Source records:
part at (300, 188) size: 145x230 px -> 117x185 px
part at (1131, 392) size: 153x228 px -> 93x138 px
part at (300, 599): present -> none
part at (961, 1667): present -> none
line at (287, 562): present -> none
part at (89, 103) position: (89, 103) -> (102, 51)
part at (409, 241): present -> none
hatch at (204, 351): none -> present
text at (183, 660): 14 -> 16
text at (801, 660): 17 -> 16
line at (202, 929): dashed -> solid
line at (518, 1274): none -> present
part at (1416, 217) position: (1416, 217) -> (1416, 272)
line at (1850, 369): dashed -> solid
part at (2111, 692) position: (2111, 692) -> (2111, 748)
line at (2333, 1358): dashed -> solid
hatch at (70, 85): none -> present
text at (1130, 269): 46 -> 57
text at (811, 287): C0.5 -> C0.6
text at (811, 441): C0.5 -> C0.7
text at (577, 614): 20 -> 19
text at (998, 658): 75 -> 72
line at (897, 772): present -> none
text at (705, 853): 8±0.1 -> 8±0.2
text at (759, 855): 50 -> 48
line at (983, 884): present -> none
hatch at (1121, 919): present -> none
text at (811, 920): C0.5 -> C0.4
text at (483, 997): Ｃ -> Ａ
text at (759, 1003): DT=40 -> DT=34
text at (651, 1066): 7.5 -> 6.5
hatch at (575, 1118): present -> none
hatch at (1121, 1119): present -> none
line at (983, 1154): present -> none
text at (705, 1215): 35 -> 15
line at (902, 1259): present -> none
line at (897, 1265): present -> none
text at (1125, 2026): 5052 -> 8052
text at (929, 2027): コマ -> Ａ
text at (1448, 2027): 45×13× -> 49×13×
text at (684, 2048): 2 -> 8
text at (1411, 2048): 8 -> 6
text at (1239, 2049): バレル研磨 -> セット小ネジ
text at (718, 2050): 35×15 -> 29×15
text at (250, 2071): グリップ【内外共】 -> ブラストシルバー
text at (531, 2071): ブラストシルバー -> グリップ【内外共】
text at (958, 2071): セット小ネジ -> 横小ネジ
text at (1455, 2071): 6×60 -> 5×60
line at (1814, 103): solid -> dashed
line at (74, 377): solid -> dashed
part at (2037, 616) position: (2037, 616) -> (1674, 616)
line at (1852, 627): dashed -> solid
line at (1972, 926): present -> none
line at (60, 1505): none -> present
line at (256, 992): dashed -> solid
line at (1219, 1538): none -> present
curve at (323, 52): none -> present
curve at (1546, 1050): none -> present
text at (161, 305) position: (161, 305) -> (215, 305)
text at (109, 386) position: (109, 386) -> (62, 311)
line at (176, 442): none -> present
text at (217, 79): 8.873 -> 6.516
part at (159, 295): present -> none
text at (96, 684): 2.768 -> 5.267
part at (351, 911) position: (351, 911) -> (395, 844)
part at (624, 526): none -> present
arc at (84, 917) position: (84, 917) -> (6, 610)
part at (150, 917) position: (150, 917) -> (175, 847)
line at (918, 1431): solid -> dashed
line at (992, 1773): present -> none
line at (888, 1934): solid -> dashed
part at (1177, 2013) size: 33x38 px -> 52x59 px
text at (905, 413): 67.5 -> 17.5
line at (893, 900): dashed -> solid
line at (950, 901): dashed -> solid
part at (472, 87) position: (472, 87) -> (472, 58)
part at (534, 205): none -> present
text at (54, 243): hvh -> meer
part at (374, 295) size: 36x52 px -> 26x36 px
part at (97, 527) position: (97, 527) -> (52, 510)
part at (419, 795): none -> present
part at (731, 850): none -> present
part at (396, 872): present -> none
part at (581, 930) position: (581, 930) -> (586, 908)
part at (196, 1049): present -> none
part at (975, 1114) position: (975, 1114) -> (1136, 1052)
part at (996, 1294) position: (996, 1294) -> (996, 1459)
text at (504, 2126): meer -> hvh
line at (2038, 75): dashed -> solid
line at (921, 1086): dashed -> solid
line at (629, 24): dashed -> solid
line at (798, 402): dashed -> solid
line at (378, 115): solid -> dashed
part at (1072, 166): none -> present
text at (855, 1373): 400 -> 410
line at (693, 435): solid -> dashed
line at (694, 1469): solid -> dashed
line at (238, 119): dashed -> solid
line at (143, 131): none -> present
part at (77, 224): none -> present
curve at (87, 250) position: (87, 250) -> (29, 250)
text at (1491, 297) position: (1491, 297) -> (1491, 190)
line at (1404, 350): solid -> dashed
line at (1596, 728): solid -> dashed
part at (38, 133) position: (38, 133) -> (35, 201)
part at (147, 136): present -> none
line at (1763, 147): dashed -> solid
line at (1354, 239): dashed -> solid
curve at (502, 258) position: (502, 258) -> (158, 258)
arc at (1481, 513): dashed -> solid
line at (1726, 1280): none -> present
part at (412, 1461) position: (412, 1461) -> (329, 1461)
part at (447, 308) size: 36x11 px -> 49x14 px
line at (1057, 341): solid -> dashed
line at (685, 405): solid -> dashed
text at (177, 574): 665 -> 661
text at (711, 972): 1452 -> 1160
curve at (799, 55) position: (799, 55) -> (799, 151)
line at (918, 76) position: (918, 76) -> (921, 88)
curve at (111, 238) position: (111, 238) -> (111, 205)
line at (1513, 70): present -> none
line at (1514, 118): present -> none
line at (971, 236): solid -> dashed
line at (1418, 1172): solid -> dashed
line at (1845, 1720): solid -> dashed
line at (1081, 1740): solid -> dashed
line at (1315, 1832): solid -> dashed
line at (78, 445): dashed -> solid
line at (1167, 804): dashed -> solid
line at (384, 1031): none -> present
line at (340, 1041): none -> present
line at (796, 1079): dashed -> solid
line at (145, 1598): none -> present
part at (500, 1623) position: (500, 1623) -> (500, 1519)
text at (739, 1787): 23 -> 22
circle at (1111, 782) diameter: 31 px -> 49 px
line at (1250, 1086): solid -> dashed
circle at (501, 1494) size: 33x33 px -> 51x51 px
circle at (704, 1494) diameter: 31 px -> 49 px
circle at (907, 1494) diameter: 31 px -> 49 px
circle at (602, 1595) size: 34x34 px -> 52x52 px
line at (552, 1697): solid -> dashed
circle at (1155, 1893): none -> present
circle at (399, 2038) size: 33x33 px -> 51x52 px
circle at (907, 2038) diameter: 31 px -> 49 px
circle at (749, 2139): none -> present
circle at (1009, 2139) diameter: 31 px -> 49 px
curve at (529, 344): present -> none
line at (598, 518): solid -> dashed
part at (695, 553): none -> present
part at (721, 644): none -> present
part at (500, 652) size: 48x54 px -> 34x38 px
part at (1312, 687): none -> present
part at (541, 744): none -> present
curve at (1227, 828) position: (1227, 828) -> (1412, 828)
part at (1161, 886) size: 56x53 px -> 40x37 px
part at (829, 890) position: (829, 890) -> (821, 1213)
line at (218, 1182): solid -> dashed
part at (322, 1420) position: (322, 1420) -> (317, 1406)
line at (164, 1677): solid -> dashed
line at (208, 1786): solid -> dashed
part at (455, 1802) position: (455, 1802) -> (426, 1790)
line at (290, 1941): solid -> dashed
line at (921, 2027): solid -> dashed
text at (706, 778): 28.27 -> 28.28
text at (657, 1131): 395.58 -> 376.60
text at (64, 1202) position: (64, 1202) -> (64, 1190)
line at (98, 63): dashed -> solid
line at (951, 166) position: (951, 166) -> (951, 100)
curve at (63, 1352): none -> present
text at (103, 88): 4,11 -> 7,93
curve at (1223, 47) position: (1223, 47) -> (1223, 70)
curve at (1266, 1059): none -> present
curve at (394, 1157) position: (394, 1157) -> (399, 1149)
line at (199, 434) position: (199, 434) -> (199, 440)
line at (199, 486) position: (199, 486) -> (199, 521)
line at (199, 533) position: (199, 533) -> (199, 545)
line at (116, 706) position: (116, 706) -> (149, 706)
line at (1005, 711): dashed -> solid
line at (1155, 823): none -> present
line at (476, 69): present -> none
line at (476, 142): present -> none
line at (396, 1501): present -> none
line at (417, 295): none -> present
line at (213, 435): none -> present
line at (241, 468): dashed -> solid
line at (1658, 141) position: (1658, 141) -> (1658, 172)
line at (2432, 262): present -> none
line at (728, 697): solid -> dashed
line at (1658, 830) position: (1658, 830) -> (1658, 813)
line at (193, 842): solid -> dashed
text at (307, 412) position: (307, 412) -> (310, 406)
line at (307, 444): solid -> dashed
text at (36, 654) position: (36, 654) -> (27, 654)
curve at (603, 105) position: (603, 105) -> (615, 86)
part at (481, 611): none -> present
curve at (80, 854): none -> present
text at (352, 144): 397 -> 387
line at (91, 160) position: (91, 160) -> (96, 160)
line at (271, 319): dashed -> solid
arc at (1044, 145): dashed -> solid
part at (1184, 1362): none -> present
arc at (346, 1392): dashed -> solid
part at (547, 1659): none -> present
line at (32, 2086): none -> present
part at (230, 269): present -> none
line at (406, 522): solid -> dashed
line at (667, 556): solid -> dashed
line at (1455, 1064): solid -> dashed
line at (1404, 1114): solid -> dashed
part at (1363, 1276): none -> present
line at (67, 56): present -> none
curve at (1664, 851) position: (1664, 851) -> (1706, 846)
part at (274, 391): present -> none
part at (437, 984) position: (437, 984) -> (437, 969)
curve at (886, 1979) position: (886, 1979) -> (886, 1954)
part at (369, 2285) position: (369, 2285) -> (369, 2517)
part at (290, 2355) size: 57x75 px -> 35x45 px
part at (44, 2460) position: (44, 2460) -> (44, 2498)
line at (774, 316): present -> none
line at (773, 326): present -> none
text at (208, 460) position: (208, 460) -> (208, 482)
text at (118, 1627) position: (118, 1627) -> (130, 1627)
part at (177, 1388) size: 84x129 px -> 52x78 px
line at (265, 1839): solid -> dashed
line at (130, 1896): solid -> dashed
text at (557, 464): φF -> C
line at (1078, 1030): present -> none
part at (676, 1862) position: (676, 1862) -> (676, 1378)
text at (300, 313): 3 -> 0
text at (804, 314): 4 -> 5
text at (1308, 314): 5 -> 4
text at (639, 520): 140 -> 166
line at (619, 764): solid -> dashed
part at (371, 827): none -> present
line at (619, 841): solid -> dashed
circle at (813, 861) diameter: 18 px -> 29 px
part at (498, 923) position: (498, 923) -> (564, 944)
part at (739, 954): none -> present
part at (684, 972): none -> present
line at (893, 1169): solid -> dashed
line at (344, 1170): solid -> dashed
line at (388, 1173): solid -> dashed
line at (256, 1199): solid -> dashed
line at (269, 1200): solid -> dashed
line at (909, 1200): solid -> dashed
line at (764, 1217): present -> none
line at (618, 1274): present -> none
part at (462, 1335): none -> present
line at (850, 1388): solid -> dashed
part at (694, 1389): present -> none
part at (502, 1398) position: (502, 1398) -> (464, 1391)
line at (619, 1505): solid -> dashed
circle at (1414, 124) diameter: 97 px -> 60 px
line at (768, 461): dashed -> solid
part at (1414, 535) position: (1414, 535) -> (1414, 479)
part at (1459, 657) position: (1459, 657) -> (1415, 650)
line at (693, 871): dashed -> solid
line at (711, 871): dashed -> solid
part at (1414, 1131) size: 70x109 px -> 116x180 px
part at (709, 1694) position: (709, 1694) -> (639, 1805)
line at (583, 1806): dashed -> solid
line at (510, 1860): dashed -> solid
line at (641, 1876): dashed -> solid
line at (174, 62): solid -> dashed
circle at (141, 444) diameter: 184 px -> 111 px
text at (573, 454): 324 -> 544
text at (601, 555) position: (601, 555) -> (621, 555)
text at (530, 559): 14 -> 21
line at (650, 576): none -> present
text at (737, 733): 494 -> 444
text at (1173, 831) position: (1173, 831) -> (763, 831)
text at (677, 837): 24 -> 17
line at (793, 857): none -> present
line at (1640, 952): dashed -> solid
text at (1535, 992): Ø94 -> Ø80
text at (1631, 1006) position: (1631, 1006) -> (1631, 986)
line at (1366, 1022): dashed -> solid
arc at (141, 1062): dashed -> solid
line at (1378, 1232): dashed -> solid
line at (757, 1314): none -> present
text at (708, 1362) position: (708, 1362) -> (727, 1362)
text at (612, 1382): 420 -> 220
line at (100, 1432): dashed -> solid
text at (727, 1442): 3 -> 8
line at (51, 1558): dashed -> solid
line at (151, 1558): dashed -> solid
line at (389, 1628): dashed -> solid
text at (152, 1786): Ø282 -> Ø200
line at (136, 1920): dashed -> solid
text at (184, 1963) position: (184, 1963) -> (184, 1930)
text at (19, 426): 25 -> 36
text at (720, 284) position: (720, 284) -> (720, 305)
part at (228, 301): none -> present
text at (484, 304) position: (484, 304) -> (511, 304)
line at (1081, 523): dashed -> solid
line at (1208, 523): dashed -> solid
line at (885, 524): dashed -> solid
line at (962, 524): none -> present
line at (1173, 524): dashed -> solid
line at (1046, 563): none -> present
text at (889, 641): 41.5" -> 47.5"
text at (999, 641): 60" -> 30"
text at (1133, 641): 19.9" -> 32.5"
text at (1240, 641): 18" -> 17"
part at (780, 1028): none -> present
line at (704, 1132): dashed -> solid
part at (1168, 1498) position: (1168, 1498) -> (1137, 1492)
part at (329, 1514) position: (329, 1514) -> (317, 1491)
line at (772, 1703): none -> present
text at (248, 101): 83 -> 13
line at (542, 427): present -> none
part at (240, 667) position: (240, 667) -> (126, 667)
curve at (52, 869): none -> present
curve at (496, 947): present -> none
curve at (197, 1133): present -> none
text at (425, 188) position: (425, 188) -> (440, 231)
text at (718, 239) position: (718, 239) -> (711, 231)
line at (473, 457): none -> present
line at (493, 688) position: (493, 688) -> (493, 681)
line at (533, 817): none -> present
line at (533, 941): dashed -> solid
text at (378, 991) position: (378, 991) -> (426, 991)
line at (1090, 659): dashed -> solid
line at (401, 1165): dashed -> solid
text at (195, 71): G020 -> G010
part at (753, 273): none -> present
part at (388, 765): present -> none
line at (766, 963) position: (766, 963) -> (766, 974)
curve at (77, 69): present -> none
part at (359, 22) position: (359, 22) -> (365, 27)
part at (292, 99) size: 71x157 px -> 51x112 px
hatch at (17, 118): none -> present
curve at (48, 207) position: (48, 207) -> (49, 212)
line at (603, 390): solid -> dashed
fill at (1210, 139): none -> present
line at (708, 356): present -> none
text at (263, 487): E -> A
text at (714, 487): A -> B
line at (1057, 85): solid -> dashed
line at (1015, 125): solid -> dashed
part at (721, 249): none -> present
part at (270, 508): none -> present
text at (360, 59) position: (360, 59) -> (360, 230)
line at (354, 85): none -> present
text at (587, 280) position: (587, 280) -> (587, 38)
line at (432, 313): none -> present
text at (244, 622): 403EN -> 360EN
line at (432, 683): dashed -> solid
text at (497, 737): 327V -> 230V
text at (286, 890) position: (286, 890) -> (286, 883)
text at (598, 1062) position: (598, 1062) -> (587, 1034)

## Instructions to follow
Print the listing lines from the start of the listing up to and including the line with "line at (1814, 103): solid -> dashed", without changing anything.

## Solution for this problem
part at (300, 188) size: 145x230 px -> 117x185 px
part at (1131, 392) size: 153x228 px -> 93x138 px
part at (300, 599): present -> none
part at (961, 1667): present -> none
line at (287, 562): present -> none
part at (89, 103) position: (89, 103) -> (102, 51)
part at (409, 241): present -> none
hatch at (204, 351): none -> present
text at (183, 660): 14 -> 16
text at (801, 660): 17 -> 16
line at (202, 929): dashed -> solid
line at (518, 1274): none -> present
part at (1416, 217) position: (1416, 217) -> (1416, 272)
line at (1850, 369): dashed -> solid
part at (2111, 692) position: (2111, 692) -> (2111, 748)
line at (2333, 1358): dashed -> solid
hatch at (70, 85): none -> present
text at (1130, 269): 46 -> 57
text at (811, 287): C0.5 -> C0.6
text at (811, 441): C0.5 -> C0.7
text at (577, 614): 20 -> 19
text at (998, 658): 75 -> 72
line at (897, 772): present -> none
text at (705, 853): 8±0.1 -> 8±0.2
text at (759, 855): 50 -> 48
line at (983, 884): present -> none
hatch at (1121, 919): present -> none
text at (811, 920): C0.5 -> C0.4
text at (483, 997): Ｃ -> Ａ
text at (759, 1003): DT=40 -> DT=34
text at (651, 1066): 7.5 -> 6.5
hatch at (575, 1118): present -> none
hatch at (1121, 1119): present -> none
line at (983, 1154): present -> none
text at (705, 1215): 35 -> 15
line at (902, 1259): present -> none
line at (897, 1265): present -> none
text at (1125, 2026): 5052 -> 8052
text at (929, 2027): コマ -> Ａ
text at (1448, 2027): 45×13× -> 49×13×
text at (684, 2048): 2 -> 8
text at (1411, 2048): 8 -> 6
text at (1239, 2049): バレル研磨 -> セット小ネジ
text at (718, 2050): 35×15 -> 29×15
text at (250, 2071): グリップ【内外共】 -> ブラストシルバー
text at (531, 2071): ブラストシルバー -> グリップ【内外共】
text at (958, 2071): セット小ネジ -> 横小ネジ
text at (1455, 2071): 6×60 -> 5×60
line at (1814, 103): solid -> dashed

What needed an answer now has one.